If there’s any good news, it’s that you have time before Portland’s law goes into effect to adjust your hiring processes to this new reality. The new law will not kick in until July 1, 2016. Here are five steps you should take to make sure you come into compliance:

  • Amend your job applications: First, if you have not done so already, review your standard job application to ensure that questions about criminal history are removed. All businesses in Oregon will be required to eliminate these inquiries starting Jan. 1.
  • Train your hiring managers on avoiding illegal inquiries: Before July 1, make sure your hiring managers know that criminal history should be added to list of prohibited topics not to be discussed at the interview stages (along with such obvious topics as religion, family status, age, etc.). Instruct your managers on how they should react if an applicant volunteers information about criminal history in an off-topic response to an innocuous question.
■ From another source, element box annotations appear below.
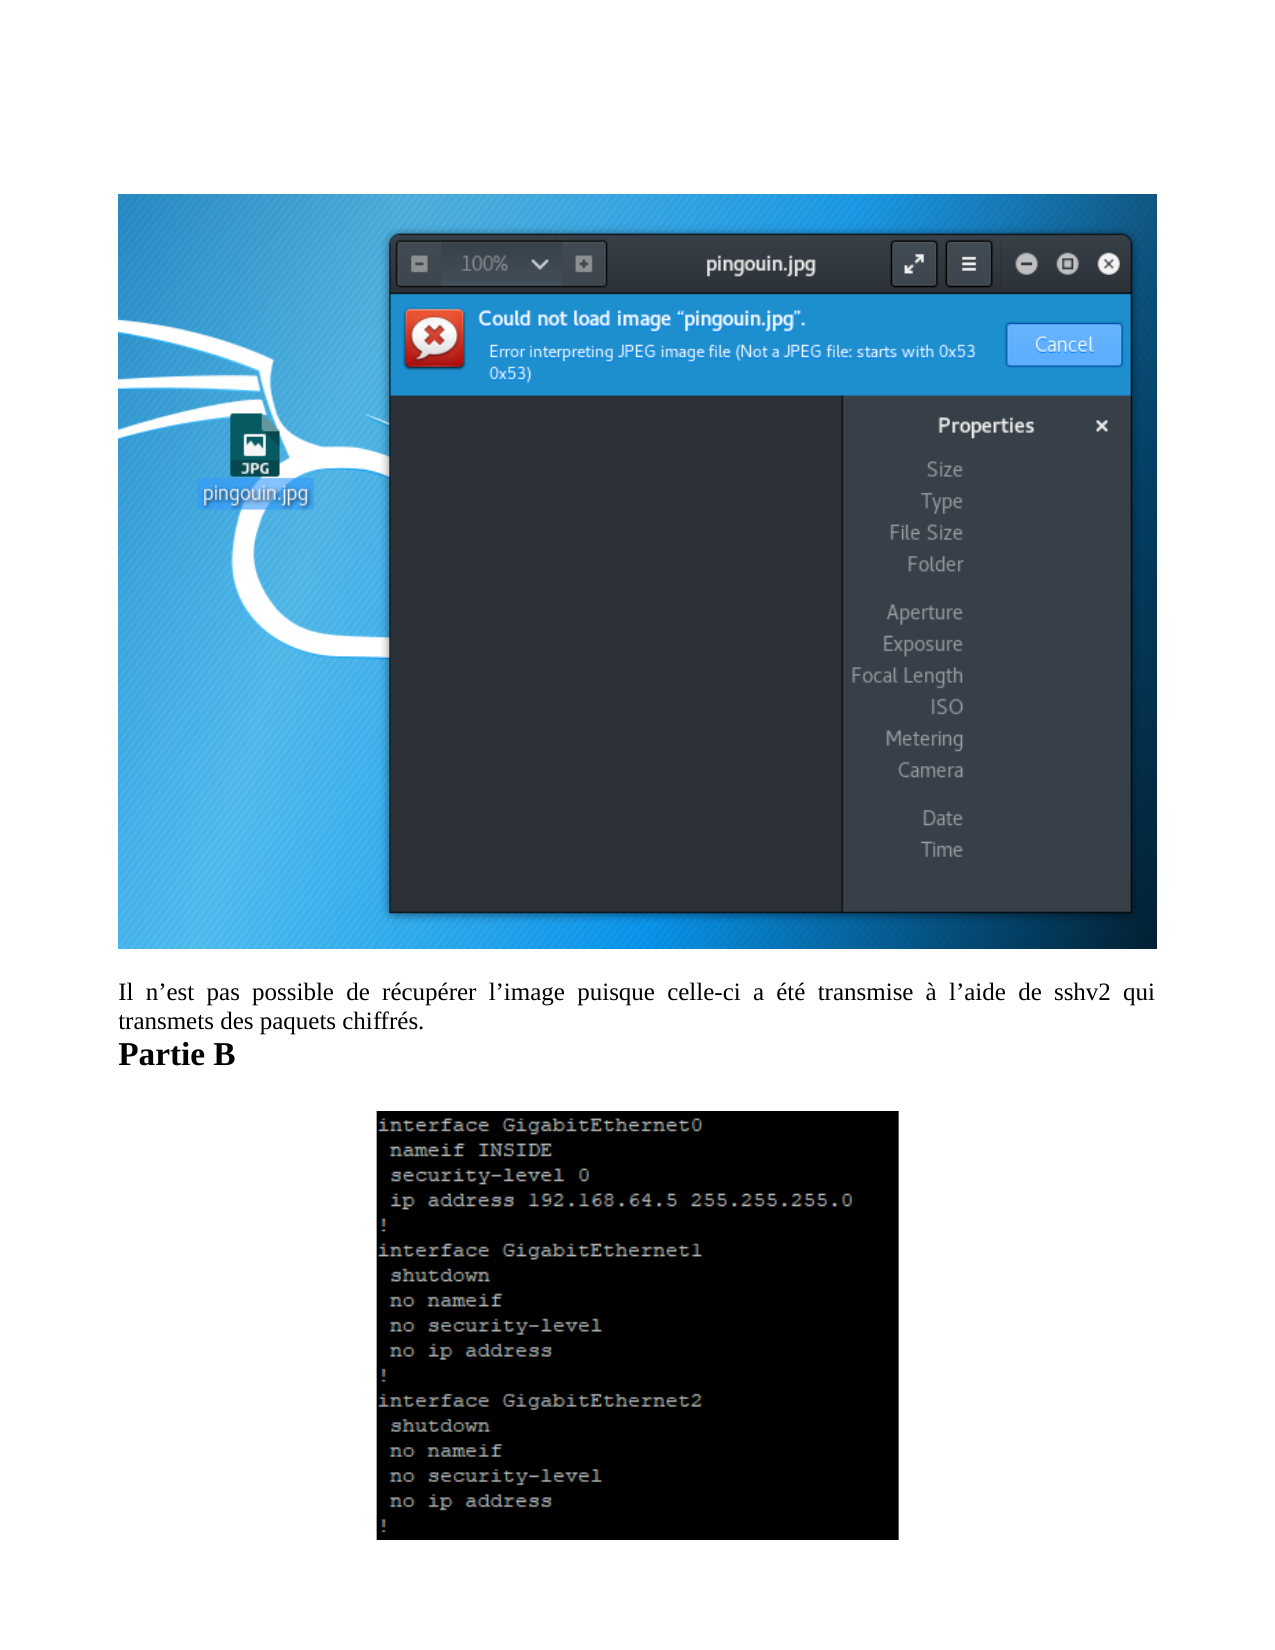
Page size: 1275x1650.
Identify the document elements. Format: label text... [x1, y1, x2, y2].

text Il n’est pas possible de récupérer l’image puisque celle-ci a été transmise à l’aide de sshv2 qui transmets des paquets chiffrés. [118, 977, 1157, 1035]
text Partie B [118, 1035, 1157, 1073]
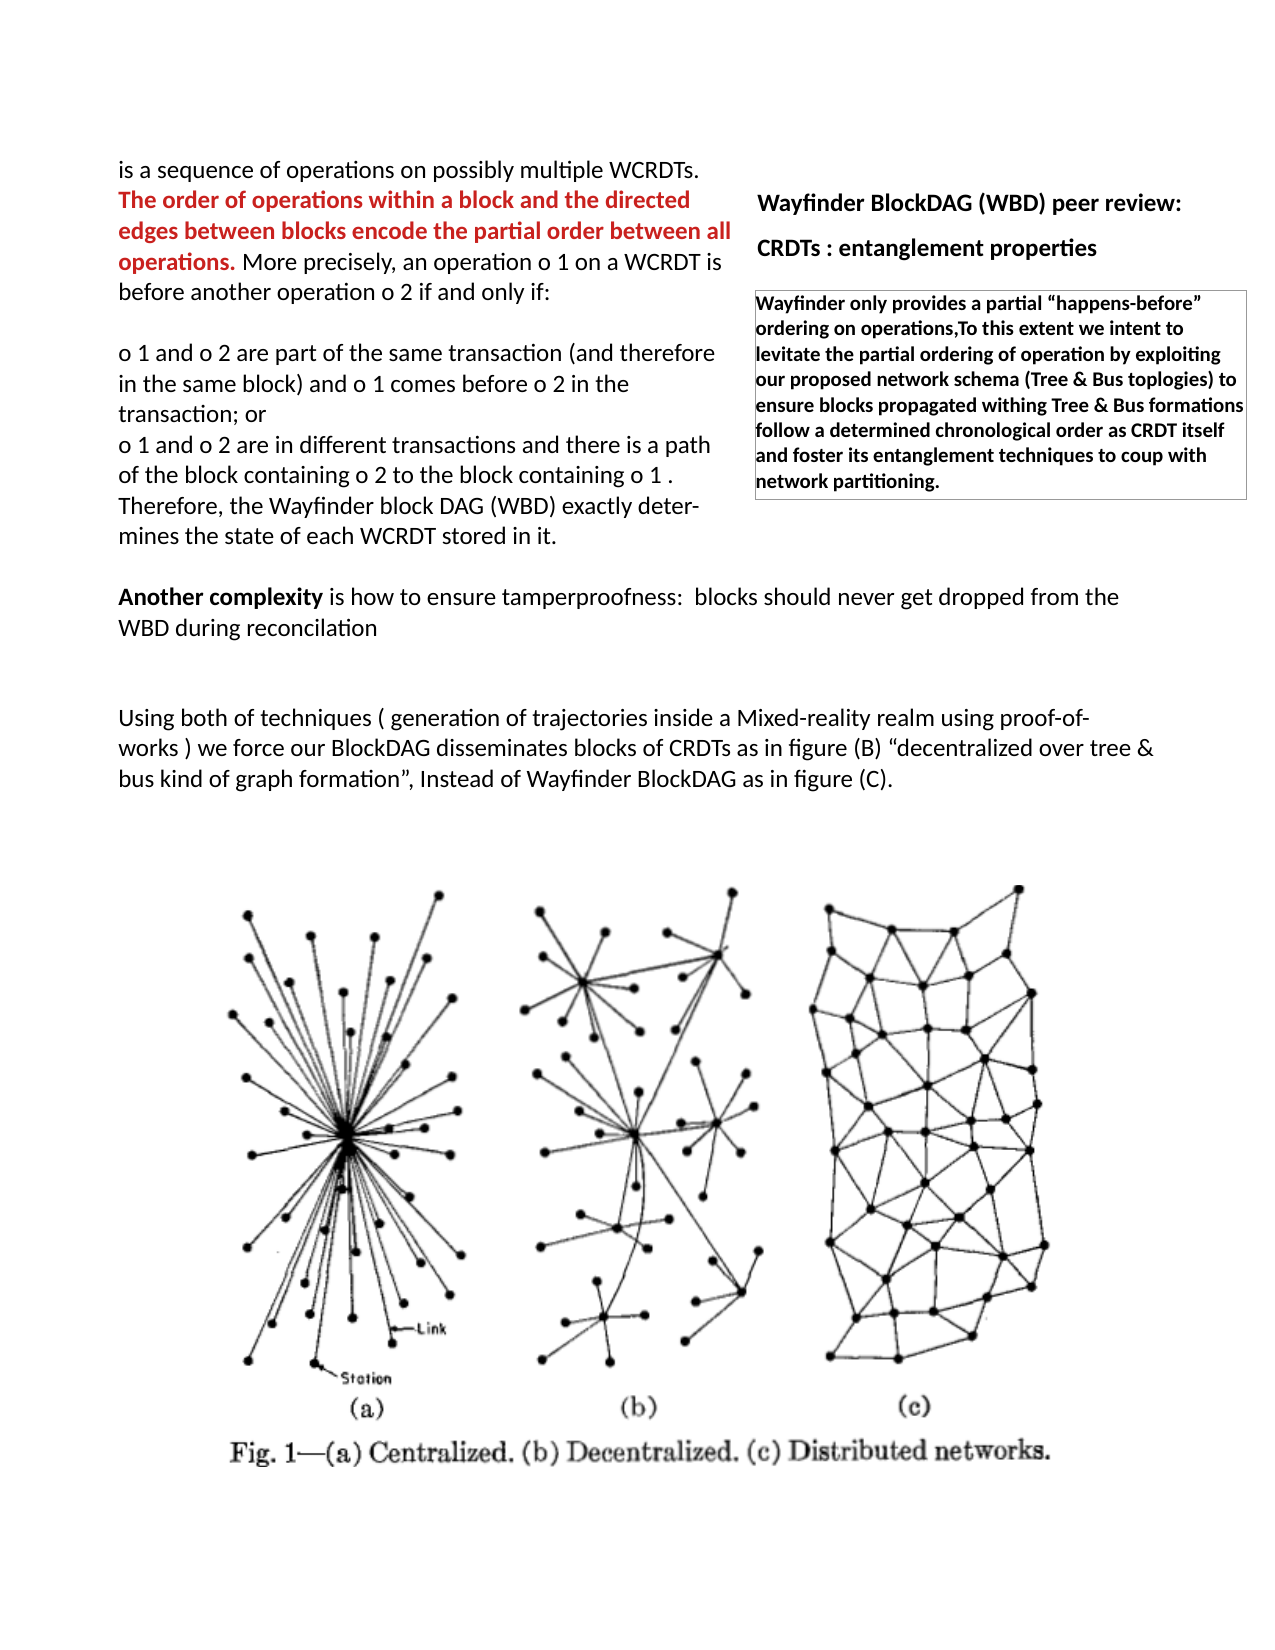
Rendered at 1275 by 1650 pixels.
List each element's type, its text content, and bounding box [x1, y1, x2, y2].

text before another operation o 2 if and only if: [118, 276, 1157, 307]
text Another complexity is how to ensure tamperproofness: blocks should never get dropped from the WBD during reconcilation [118, 581, 1157, 642]
text The order of operations within a block and the directed [118, 185, 1157, 215]
picture [213, 885, 1062, 1467]
text in the same block) and o 1 comes before o 2 in the [756, 368, 1157, 398]
text o 1 and o 2 are part of the same transaction (and therefore [118, 337, 755, 368]
text mines the state of each WCRDT stored in it. [118, 520, 1157, 551]
text o 1 and o 2 are in different transactions and there is a path [756, 429, 1157, 459]
text edges between blocks encode the partial order between all [118, 215, 1157, 246]
text of the block containing o 2 to the block containing o 1 . [118, 459, 755, 490]
text in the same block) and o 1 comes before o 2 in the [118, 368, 755, 398]
text operations. More precisely, an operation o 1 on a WCRDT is [118, 246, 1157, 276]
text is a sequence of operations on possibly multiple WCRDTs. [118, 154, 1157, 185]
text o 1 and o 2 are part of the same transaction (and therefore [756, 337, 1157, 368]
text o 1 and o 2 are in different transactions and there is a path [118, 429, 755, 459]
text of the block containing o 2 to the block containing o 1 . [756, 459, 1157, 490]
text Therefore, the Wayfinder block DAG (WBD) exactly deter- [118, 490, 1157, 520]
text Using both of techniques ( generation of trajectories inside a Mixed-reality realm using proof-of-works ) we force our BlockDAG disseminates blocks of CRDTs as in figure (B) “decentralized over tree & bus kind of graph formation”, Instead of Wayfinder BlockDAG as in figure (C). [118, 702, 1157, 793]
text transaction; or [118, 398, 755, 429]
text transaction; or [756, 398, 1157, 429]
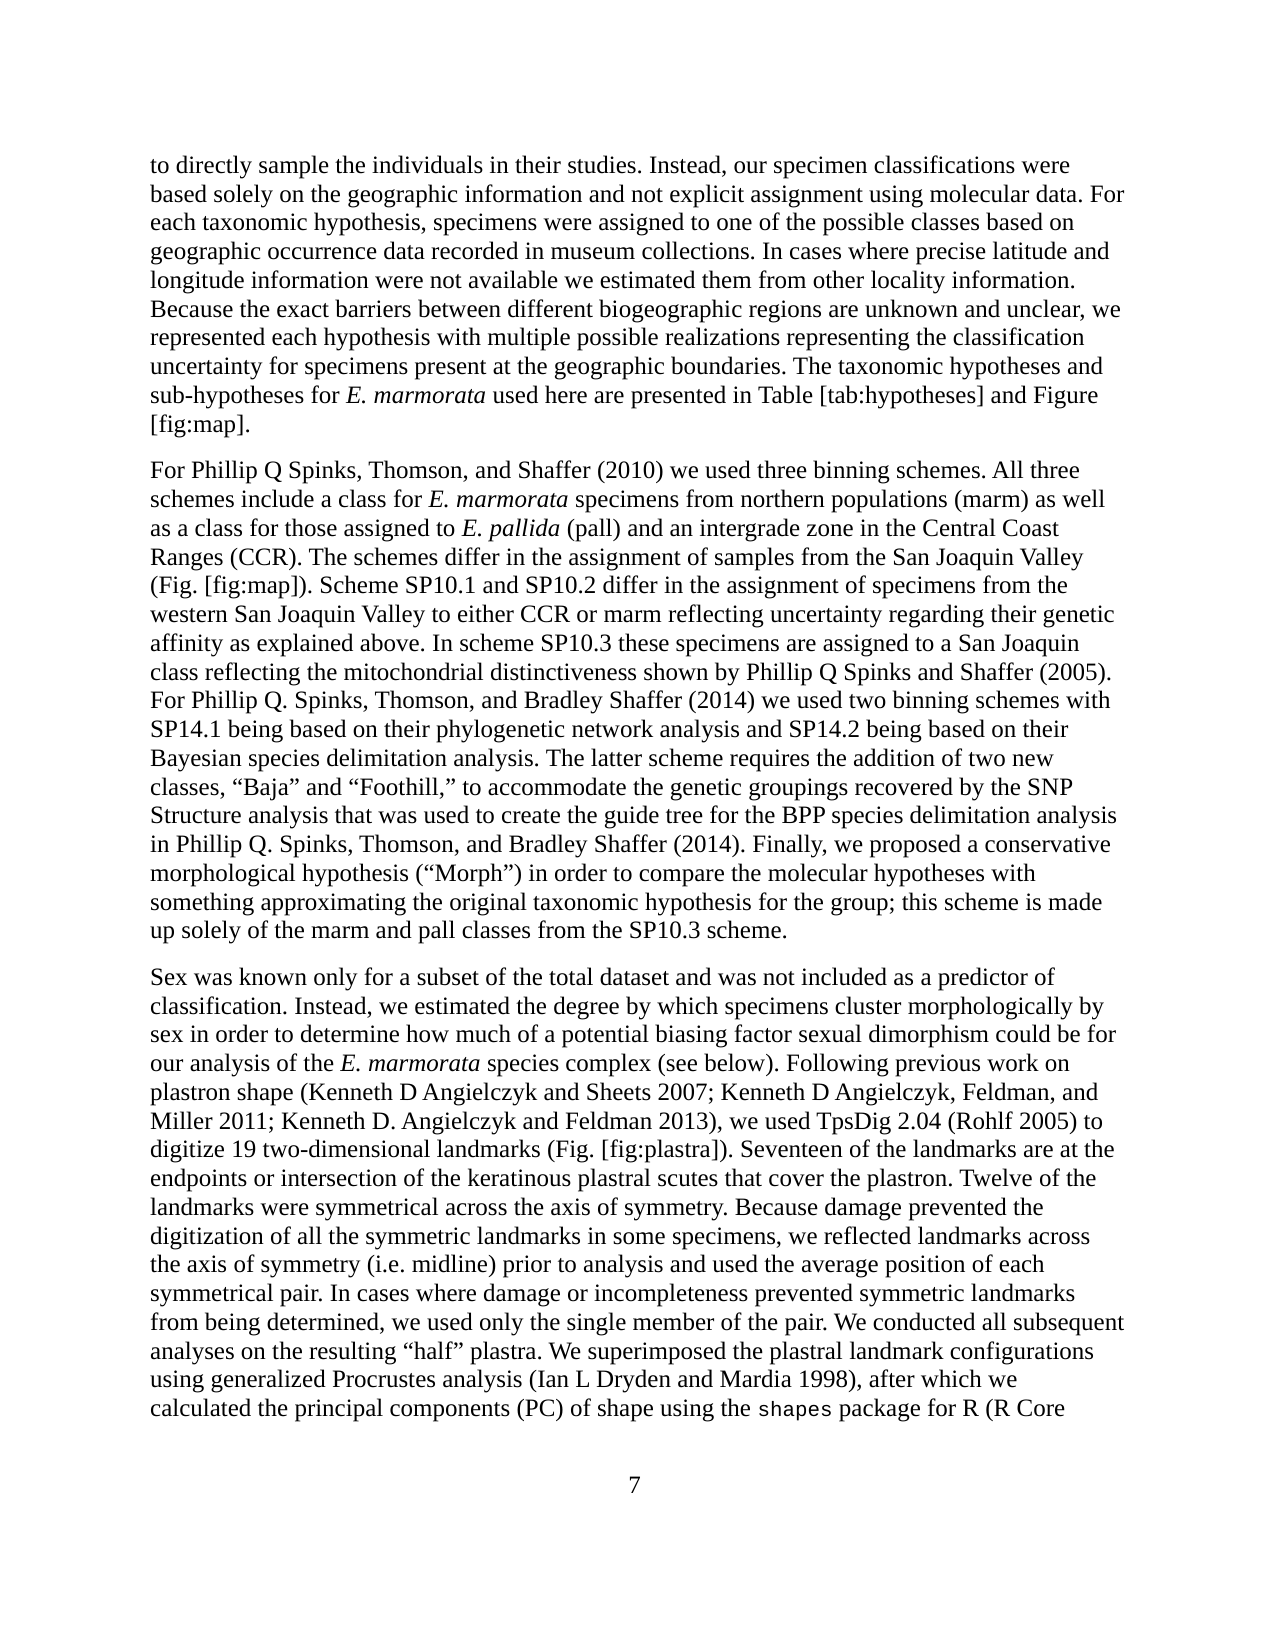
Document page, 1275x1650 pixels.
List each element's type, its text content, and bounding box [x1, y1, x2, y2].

The best practice is usually deflecting the information, letting the applicant know that you hire based on skills, experience, and qualifications, that you will not consider that history in making your decision, and documenting the exchange.
  • Adjust timing of background checks: If your company’s standard practice is to request a third party to conduct a background check on your applicants, make sure that you adjust the timing of these inquiries. They can now only be carried out after a conditional offer is made. You may even want to amend the authorization page signed by your applicants to make clear that a check will not be conducted until after an offer is made, or, if possible, wait to seek authorization until after you extend an offer.
  • Be prepared to conduct individualized assessments: You should start preparing now to deal with the inevitable situation where an applicant discloses a criminal background after an offer is made. Be prepared to make an individualized assessment of the situation to determine whether that particular applicant would be hirable for that particular position. The Portland ordinance requires you to consider the nature and seriousness of the criminal history, the time elapsed since the most recent crime(s) and the nature of the employment being sought. Other factors worth considering include the number of occurrences of criminal wrongdoing, the applicant’s age at the time of the crime(s), the applicant’s entire work and educational history, and the employment references and recommendations describing the applicant’s work history since the last crime occurred.
  • Document, document, document: Finally, make sure you step up your documentation efforts at all stages of the hiring process so you are in a position to prove compliance with the new law. You and your managers should provide a dated document to applicants informing them of the conditional job offer and the remaining hoops that need to be jumped through before the offer is finalized. Include the criminal background check and any other contingencies associated with the position. If you decide to rescind the offer, you would be well served to create an internal document explaining your decision-making process. Make sure you address the factors identified above and document your reasons for coming to the conclusion to reject.